As for causes, I think it’s generally the culture, but specifically (now I’m treading into dangerous territory here) the Post-Vatican II Catholic Culture.

As a man, I want to know that there is something worth fighting for, and I need to know that I am wanted. You can kind of view Priestly vocation the same way you would view military service. A man is asked to give their lives for something, they better believe it will be worth it.

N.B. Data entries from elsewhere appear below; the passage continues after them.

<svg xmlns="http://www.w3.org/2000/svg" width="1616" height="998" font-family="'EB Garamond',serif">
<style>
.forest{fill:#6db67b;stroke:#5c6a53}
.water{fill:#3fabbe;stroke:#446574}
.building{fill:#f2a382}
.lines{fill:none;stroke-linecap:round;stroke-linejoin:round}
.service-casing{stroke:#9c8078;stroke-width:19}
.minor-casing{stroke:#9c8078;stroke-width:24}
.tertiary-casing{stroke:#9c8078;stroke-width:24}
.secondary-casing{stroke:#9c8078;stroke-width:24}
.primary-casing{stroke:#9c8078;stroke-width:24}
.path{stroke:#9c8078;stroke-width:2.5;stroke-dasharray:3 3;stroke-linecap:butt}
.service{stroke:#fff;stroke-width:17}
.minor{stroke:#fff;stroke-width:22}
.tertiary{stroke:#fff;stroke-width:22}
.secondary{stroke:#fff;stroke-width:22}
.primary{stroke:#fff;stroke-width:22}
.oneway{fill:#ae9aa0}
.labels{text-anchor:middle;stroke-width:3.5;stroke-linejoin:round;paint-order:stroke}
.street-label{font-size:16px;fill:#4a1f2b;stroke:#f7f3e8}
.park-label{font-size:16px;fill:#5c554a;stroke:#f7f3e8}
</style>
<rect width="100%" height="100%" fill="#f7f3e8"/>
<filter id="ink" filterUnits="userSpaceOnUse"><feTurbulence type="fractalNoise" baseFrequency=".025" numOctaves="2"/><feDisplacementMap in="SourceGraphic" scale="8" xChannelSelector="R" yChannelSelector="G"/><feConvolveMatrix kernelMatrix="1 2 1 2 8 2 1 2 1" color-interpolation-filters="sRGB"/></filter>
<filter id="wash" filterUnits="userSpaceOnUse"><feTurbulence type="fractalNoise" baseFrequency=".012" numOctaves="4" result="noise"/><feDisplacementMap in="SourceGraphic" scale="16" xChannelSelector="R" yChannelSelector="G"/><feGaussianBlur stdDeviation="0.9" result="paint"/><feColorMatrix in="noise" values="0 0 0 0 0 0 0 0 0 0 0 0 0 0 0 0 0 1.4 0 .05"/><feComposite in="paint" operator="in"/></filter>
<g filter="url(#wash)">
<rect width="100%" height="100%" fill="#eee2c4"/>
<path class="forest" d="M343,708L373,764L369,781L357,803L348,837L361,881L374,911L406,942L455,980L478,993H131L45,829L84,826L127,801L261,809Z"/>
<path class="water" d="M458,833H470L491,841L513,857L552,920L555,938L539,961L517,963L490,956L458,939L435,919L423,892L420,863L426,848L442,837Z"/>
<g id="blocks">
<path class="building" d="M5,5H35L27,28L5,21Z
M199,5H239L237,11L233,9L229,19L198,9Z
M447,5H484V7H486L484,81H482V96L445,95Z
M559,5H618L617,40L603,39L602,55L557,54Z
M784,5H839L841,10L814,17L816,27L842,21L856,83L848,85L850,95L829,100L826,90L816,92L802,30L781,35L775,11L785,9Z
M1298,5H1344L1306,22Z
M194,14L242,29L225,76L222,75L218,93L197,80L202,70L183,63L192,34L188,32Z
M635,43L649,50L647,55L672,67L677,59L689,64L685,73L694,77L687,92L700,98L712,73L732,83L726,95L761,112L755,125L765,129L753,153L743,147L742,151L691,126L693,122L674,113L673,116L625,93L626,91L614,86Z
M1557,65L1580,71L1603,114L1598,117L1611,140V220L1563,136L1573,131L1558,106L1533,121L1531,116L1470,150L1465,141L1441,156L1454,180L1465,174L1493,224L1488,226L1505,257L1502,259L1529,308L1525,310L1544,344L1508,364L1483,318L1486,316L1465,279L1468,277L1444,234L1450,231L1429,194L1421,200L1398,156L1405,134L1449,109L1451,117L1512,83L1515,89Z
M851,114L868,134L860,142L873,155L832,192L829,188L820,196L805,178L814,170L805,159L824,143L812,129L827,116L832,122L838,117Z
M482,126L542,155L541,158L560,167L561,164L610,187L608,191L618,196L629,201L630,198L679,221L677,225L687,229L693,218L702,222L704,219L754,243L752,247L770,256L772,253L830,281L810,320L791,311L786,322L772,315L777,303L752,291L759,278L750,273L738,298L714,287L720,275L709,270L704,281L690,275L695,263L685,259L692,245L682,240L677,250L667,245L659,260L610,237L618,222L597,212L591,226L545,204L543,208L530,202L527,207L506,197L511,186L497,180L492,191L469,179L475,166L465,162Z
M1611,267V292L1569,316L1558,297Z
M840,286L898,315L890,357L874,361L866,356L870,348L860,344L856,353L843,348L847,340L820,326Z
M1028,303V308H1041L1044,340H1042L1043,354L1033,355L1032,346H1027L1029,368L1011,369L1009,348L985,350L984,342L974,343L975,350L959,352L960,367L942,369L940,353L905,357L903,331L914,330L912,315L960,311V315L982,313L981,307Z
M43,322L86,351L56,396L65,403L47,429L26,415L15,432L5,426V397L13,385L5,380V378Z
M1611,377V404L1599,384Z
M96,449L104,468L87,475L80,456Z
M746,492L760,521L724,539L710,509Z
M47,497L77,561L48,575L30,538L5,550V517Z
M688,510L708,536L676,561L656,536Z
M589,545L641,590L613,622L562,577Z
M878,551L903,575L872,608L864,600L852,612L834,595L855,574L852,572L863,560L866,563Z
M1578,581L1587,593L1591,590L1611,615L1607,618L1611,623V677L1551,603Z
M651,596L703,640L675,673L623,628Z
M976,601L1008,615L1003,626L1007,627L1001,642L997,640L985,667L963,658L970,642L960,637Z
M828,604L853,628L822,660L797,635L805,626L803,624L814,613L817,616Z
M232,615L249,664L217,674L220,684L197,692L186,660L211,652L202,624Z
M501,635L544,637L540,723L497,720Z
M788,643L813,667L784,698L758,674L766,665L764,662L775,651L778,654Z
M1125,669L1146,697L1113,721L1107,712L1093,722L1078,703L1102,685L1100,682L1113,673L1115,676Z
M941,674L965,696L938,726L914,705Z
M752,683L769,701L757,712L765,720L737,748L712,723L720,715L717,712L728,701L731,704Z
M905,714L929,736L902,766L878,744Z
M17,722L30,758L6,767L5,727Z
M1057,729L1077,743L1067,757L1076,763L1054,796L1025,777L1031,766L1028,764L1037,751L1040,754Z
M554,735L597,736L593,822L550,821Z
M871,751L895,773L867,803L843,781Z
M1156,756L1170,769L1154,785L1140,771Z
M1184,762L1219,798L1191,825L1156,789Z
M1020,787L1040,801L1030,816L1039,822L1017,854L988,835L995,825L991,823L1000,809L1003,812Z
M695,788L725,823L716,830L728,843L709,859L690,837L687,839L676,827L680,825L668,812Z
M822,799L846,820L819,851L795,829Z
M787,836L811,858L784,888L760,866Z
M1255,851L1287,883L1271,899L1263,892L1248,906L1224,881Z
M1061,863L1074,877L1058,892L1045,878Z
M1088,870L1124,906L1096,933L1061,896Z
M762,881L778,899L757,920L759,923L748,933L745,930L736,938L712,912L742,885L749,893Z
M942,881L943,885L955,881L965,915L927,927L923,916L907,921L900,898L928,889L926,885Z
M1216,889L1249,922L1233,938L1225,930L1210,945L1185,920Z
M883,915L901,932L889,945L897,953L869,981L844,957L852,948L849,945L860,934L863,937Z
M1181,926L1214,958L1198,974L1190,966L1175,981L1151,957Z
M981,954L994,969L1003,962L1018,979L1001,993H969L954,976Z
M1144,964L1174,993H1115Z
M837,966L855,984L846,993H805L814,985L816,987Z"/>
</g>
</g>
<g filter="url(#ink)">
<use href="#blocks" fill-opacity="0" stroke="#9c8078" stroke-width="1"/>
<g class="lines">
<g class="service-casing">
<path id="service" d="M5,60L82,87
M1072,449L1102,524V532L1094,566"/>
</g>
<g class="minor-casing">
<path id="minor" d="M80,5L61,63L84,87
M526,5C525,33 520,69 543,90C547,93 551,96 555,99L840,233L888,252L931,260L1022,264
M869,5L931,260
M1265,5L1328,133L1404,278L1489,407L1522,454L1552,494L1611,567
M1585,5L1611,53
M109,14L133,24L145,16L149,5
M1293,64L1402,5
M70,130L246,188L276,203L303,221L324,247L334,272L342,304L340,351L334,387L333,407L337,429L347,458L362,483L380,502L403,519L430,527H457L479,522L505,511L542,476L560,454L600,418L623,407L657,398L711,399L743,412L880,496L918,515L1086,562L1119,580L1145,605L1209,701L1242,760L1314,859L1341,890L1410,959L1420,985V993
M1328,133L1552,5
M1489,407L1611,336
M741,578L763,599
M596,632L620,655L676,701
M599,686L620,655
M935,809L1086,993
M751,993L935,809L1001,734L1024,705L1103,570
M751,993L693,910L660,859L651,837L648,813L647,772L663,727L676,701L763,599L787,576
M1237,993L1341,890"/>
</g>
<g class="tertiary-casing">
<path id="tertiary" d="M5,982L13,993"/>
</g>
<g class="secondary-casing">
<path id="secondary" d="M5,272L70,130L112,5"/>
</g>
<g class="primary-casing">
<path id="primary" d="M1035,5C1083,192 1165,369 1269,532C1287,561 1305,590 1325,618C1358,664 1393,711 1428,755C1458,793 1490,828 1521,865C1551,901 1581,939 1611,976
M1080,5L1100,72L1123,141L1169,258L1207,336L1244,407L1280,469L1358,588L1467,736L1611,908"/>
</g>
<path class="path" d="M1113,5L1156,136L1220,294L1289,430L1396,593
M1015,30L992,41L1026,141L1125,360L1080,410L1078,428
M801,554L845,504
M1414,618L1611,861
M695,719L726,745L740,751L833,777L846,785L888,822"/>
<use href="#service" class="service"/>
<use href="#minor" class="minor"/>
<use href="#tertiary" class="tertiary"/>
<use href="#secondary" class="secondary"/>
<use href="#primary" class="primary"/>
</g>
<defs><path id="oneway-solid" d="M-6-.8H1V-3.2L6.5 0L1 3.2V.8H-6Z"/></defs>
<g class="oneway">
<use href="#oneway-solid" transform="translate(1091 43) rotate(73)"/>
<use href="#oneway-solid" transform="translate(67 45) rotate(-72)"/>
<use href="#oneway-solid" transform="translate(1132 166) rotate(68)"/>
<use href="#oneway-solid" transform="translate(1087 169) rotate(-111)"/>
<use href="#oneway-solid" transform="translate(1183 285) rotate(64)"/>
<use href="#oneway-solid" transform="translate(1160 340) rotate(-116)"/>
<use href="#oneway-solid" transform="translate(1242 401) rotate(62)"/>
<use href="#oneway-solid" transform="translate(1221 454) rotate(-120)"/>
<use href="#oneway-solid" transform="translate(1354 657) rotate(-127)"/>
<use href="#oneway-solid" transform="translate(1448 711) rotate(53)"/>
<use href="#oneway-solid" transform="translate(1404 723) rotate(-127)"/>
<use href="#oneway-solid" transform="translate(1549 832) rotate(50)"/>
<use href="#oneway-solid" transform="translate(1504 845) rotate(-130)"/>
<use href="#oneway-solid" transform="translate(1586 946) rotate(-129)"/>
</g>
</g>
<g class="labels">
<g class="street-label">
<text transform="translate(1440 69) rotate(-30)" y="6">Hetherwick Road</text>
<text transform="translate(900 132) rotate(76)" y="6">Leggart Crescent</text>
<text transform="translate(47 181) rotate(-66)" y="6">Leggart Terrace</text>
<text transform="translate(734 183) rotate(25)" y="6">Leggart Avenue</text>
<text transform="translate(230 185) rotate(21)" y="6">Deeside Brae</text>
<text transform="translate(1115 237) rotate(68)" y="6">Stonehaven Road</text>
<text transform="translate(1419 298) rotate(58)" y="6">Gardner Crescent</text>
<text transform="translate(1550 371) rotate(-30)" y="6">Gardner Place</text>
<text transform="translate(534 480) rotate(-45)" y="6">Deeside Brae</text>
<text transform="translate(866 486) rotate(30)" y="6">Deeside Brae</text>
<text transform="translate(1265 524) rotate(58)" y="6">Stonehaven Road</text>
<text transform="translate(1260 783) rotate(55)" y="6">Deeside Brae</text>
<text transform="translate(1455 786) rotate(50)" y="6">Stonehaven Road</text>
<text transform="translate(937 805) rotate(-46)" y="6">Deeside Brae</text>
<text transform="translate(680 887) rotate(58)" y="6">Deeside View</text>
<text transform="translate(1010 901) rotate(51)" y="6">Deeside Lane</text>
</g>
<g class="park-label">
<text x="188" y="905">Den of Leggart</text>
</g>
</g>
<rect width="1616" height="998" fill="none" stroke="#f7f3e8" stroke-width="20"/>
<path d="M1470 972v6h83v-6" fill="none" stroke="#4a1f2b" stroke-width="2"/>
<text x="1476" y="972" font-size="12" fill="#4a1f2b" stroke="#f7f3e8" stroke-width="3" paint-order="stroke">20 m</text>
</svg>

Now all we hear is: “Priests should be married!” and “Women should be priests!” That will help vocations!

I disagree.

While I was growing up and thinking about what I wanted to be, I never once thought about being a Priest, because I never had encouragement to do so, but I did think about joining the Air Force. We say the pledge of allegiance every day. We have years and years of history classes. We are entrenched in American society every day, and certain special men and women feel the need to fight for it. For vocations to increase, we need to see this happen with the church, and I think it starts at home. Parenthood is a vocation, too, and part of that vocation is to raise saintly children. Parents need to pray every day for their children, make sure they have the right friends, watch the right movies, give them a biography of a saint every once in a while to read. I think we’re in a good spot in history to see great things happen, better than at any time in the recent past, but there is still a lot of work to do.

Peace


#11

Yes, things do seem to be improving in the North American Church. There are increasing number of men attending seminary than at any time in over thirty years, and a good number of them are to be ordained (and remain) deacons on a permanent basis. This bodes well for the Church. In fact, a number of convents are getting more and more ladies coming in, the majority of which are quite young. I think it was 60 minutes that did a bit on this in regards a religious order of sisters in Michigan a year or two ago. This is fantastic news on all fronts. :thumbsup:


#12

:thumbsup:


#13

There is certainly some truth in this although, if anything, I’d say that the Church is in fact only now settling down into the post-Vatican II era. Part of the problem has been the understanding of and approach to celibacy. Prior to Vatican II celibacy basically wasn’t discussed (except perhaps to warn young seminarians away from dangers of the female variety). In the years immediately after Vatican II a significant number of priests and seminarians expected the celibacy requirement to change, in some cases prior to their expected ordination. Of course this didn’t happen, leading many of these priests and seminarians to leave and leading to the current shortage. Now however, aside from a few rumblings here and there, it’s pretty much expected that little, if any, change is going to happen. More importantly however, the current emphasis is only celibacy as a gift from God as well as a means by which a priest can give himself totally to Christ in service of the people of God rather than seeing it as an obligation.


#14

In the West coast it was different. I found that the Seminaries were filled but with gay students. My guess was that 30%-40% of the Seminarians were gay or contemplating the lifestyle. I have found throughout the years that we need quality Seminarians not quantity. Decades later the priest abuse scandal hit. I wasn’t surprised. The Seminary held 120 students.


#15

There was a recent survey completed which indicated that roughly 69% of vocations are either delayed or lost entirely due to student loans debt.